ATRAC: Adaptive Transform Acoustic Coding for
MiniDisc
Kyoya Tsutsui
Hiroshi Suzuki
Osamu Shimoyoshi
Mito Sonohara
Kenzo Akagiri
Robert M. Heddle
Sony Corporate Research Laboratories
6-7-35 Kitashinagawa, Shinagawa-ku, Tokyo 141 Japan
Reprinted from the 93rd Audio
Engineering Society Convention in San Fransisco, 1992 October 1-4
Abstract
ATRAC is an audio coding system based on psychoacoustic principles.
The input signal is divided into three subbands which are then
transformed into the frequency domain using a variable block length.
Transform coefficients are grouped into nonuniform bands to reflect
the human auditory system, and then quantized on the basis of dynamic
sensitivity and masking characteristics. ATRAC compresses compact disc
audio to approximately 1/5 of the original data rate with virtually no
loss in sound quality.
1 Introduction
Recently, there has been an increasing consumer demand for a portable
recordable high-quality digital audio media. The MiniDisc system was
developed to meet this demand. The MiniDisc is based on a 64 mm
optical or magneto-optical disc which has approximately 1/5 of the
data storage capacity of a standard compact disc. Despite the reduced
storage capacity, it was necessary that the MiniDisc maintain high
sound quality and a playing time of 74 minutes. The ATRAC (Adaptive
Transform Acoustic Coding) data compression system was therefor
designed to meet the following criteria:
- Compression of 16-bit 44.1 kHz stereo audio into less than 1/5 of
the original data rate with minimal reduction in sound quality.
- Simple and inexpensive hardware implementation suitable for
portable players and recorders.
When digital audio data is compressed, there is normally a certain
amount of quantization noise introduced into the signal. The goal of
many audio coding systems [1-6] is to control the time-frequency
distribution of this noise in such a way as to render it inaudible to
the human ear. If this is completely successful, the reconstructed
signal will be indistinguishable from the original.
In general, audio coders operate by decomposing the signal into a set
of units, each corresponding to a certain range in time and frequency.

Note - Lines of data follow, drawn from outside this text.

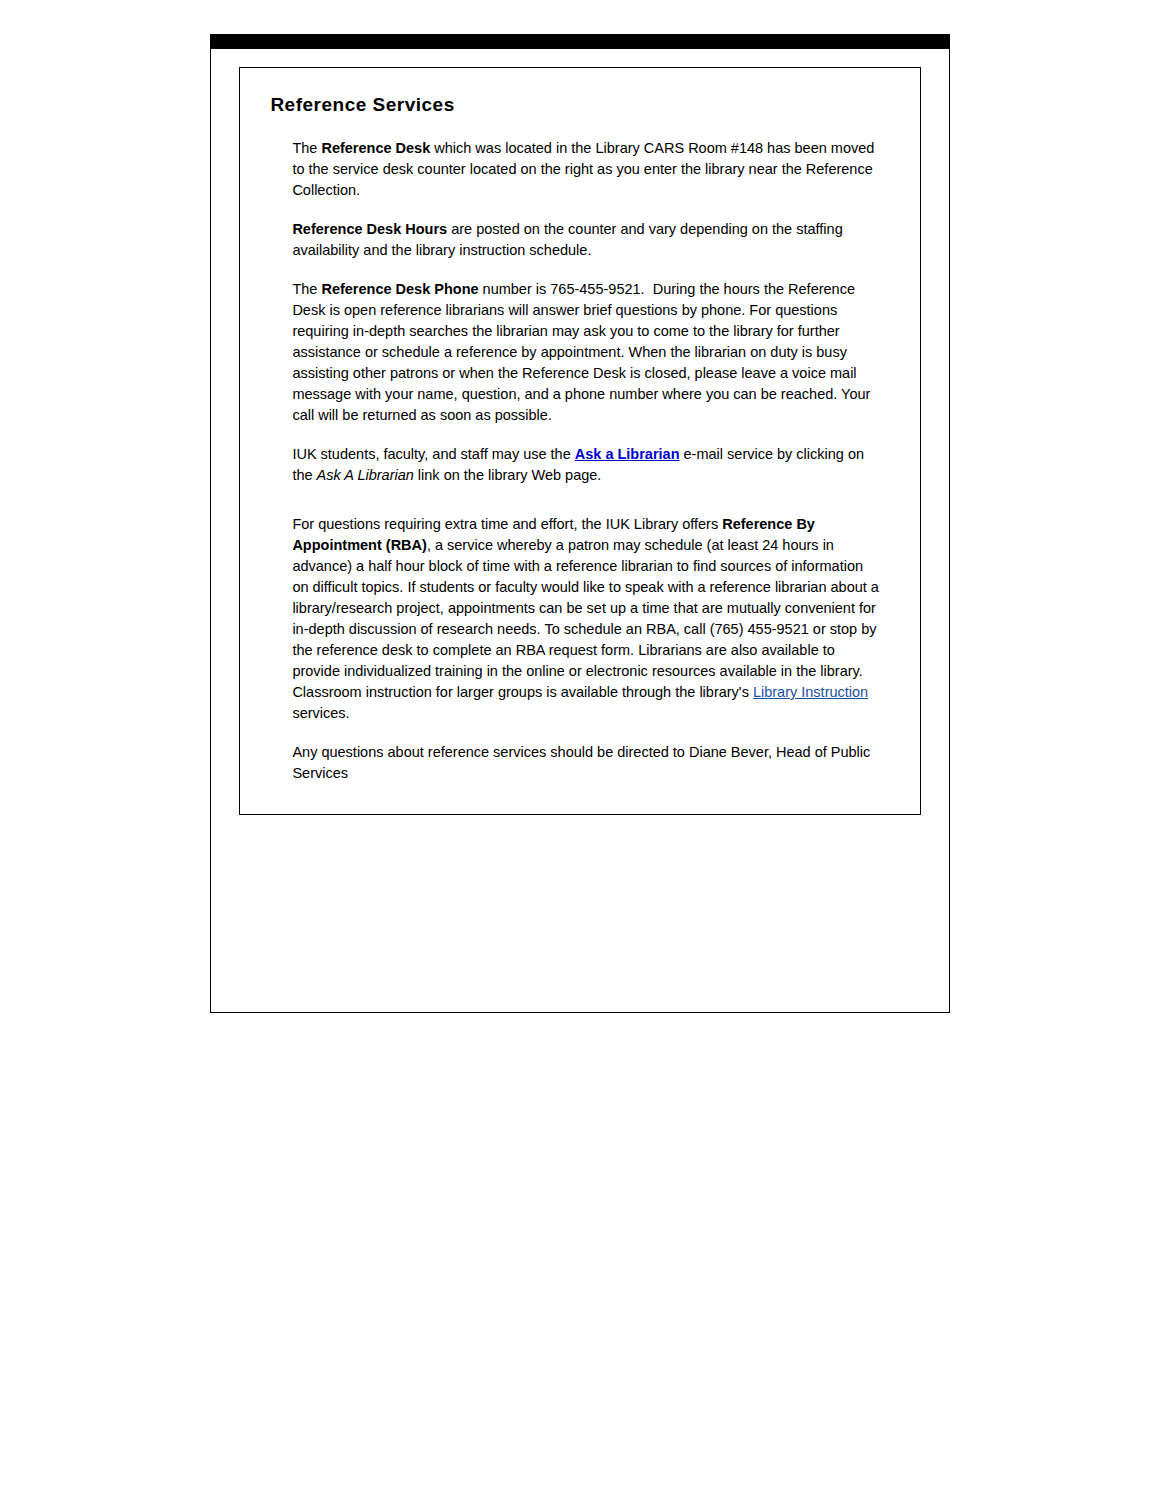Reference Services
The Reference Desk which was located in the Library CARS Room #148 has been moved to the service desk counter located on the right as you enter the library near the Reference Collection.
Reference Desk Hours are posted on the counter and vary depending on the staffing availability and the library instruction schedule.
The Reference Desk Phone number is 765-455-9521. During the hours the Reference Desk is open reference librarians will answer brief questions by phone. For questions requiring in-depth searches the librarian may ask you to come to the library for further assistance or schedule a reference by appointment. When the librarian on duty is busy assisting other patrons or when the Reference Desk is closed, please leave a voice mail message with your name, question, and a phone number where you can be reached. Your call will be returned as soon as possible.
IUK students, faculty, and staff may use the Ask a Librarian e-mail service by clicking on the Ask A Librarian link on the library Web page.
For questions requiring extra time and effort, the IUK Library offers Reference By Appointment (RBA), a service whereby a patron may schedule (at least 24 hours in advance) a half hour block of time with a reference librarian to find sources of information on difficult topics. If students or faculty would like to speak with a reference librarian about a library/research project, appointments can be set up a time that are mutually convenient for in-depth discussion of research needs. To schedule an RBA, call (765) 455-9521 or stop by the reference desk to complete an RBA request form. Librarians are also available to provide individualized training in the online or electronic resources available in the library. Classroom instruction for larger groups is available through the library's Library Instruction services.
Any questions about reference services should be directed to Diane Bever, Head of Public Services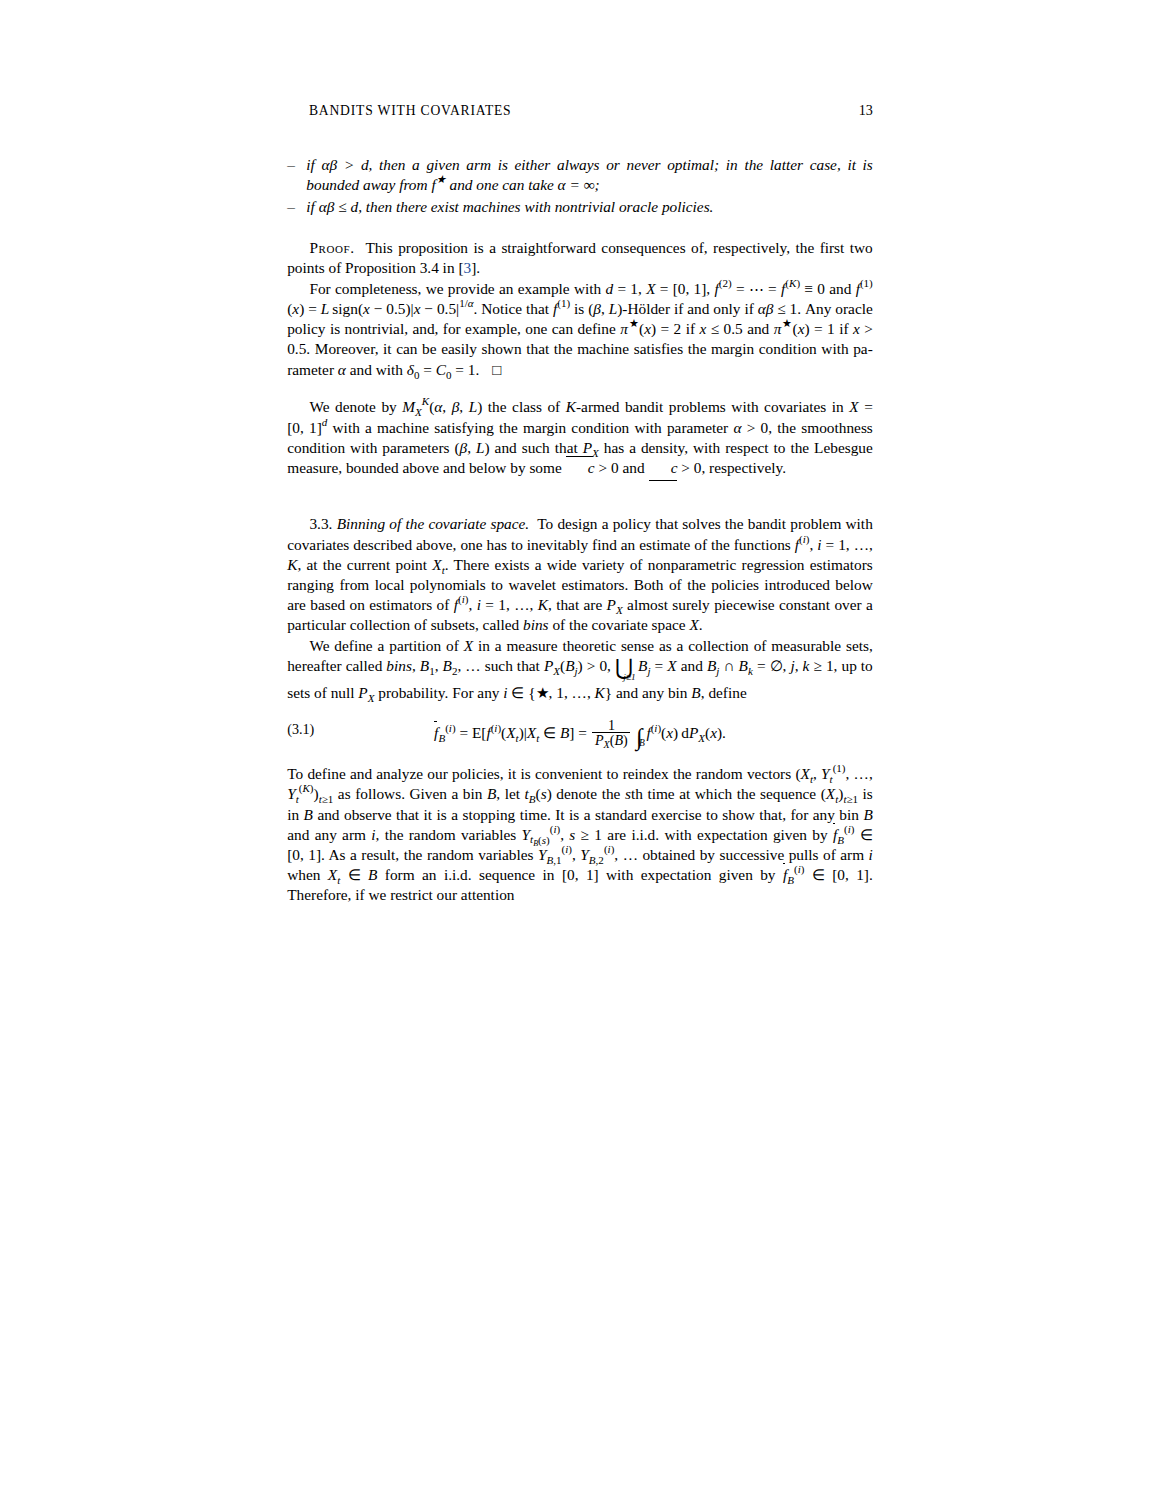BANDITS WITH COVARIATES 13
if αβ > d, then a given arm is either always or never optimal; in the latter case, it is bounded away from f★ and one can take α = ∞;
if αβ ≤ d, then there exist machines with nontrivial oracle policies.
Proof. This proposition is a straightforward consequences of, respectively, the first two points of Proposition 3.4 in [3].
For completeness, we provide an example with d = 1, X = [0, 1], f(2) = ⋯ = f(K) ≡ 0 and f(1)(x) = L sign(x − 0.5)|x − 0.5|1/α. Notice that f(1) is (β, L)-Hölder if and only if αβ ≤ 1. Any oracle policy is nontrivial, and, for example, one can define π★(x) = 2 if x ≤ 0.5 and π★(x) = 1 if x > 0.5. Moreover, it can be easily shown that the machine satisfies the margin condition with parameter α and with δ0 = C0 = 1. □
We denote by MXK(α, β, L) the class of K-armed bandit problems with covariates in X = [0, 1]d with a machine satisfying the margin condition with parameter α > 0, the smoothness condition with parameters (β, L) and such that PX has a density, with respect to the Lebesgue measure, bounded above and below by some c > 0 and c > 0, respectively.
3.3. Binning of the covariate space. To design a policy that solves the bandit problem with covariates described above, one has to inevitably find an estimate of the functions f(i), i = 1, …, K, at the current point Xt. There exists a wide variety of nonparametric regression estimators ranging from local polynomials to wavelet estimators. Both of the policies introduced below are based on estimators of f(i), i = 1, …, K, that are PX almost surely piecewise constant over a particular collection of subsets, called bins of the covariate space X.
We define a partition of X in a measure theoretic sense as a collection of measurable sets, hereafter called bins, B1, B2, … such that PX(Bj) > 0, ⋃j≥1 Bj = X and Bj ∩ Bk = ∅, j, k ≥ 1, up to sets of null PX probability. For any i ∈ {★, 1, …, K} and any bin B, define
(3.1) fB(i) = E[f(i)(Xt)|Xt ∈ B] = 1 PX(B) ∫Bf(i)(x) dPX(x).
To define and analyze our policies, it is convenient to reindex the random vectors (Xt, Yt(1), …, Yt(K))t≥1 as follows. Given a bin B, let tB(s) denote the sth time at which the sequence (Xt)t≥1 is in B and observe that it is a stopping time. It is a standard exercise to show that, for any bin B and any arm i, the random variables YtB(s)(i), s ≥ 1 are i.i.d. with expectation given by fB(i) ∈ [0, 1]. As a result, the random variables YB,1(i), YB,2(i), … obtained by successive pulls of arm i when Xt ∈ B form an i.i.d. sequence in [0, 1] with expectation given by fB(i) ∈ [0, 1]. Therefore, if we restrict our attention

Using this time-frequency distribution, the signal is analyzed
according to psychoacoustic principles. This analysis indicates which
units are critical and must be coded with high precision, and which
units are less sensitive and can tolerate some quantization noise
without degrading the perceived sound quality. Based on this
information, the available bits are allocated to the time-frequency
units. The spectral coefficients in each unit are then quantized using
the allocated bits. In the decoder, the quantized spectra are
reconstructed according to the bit allocation and then synthesized
into an audio signal.
The ATRAC system operates as above, with several enhancements.
ATRAC uses psychoacoustics not only in the bit allocation algorithm,
but also in the time-frequency splitting. Using a combination of
subband coding and transform coding techniques, the input signal is
analyzed in nonuniform frequency divisions which emphasize the
important low-frequency regions. In addition, ATRAC uses a transform
block length which adapts to the input signal. This ensures efficient
coding of stationary passages without sacrificing time resolution
during transient passages.
This paper begins with a review of the relevant psychoacoustic
principles. The ATRAC encoder is then described in terms of
time-frequency splitting, quantization of spectral coefficients, and
bit allocation. Finally, the ATRAC decoder is described.
2 Psychoacoustics
2.1 Equi-loudness Curves
The sensitivity of the ear varies with frequency. The ear is most
sensitive to frequencies in the neighbourhood of 4 kHz; sound pressure
levels which are just detectable at 4 kHz are not detectable at other
frequencies. In general, two tones of equal power but different
frequency will not sound equally loud. The perceived loudness of a
sound may be expressed in sones, where 1 sone is defined as the
loudness of a 40 dB tone at 1 kHz. Equi-loudness curves at several
loudness levels are shown in Figure 1. The curve labeled "hearing
threshold in quiet" indicates the minimum level (by definition, 0
sone) at which the ear can detect a tone at a given frequency.
These curves indicate that the ear is more sensitive at some
frequencies than it is at others. Distortion at insensitive
frequencies will be less audible than at sensitive frequencies.
2.2 Masking
Masking [7] occurs when one sound is rendered inaudible by another.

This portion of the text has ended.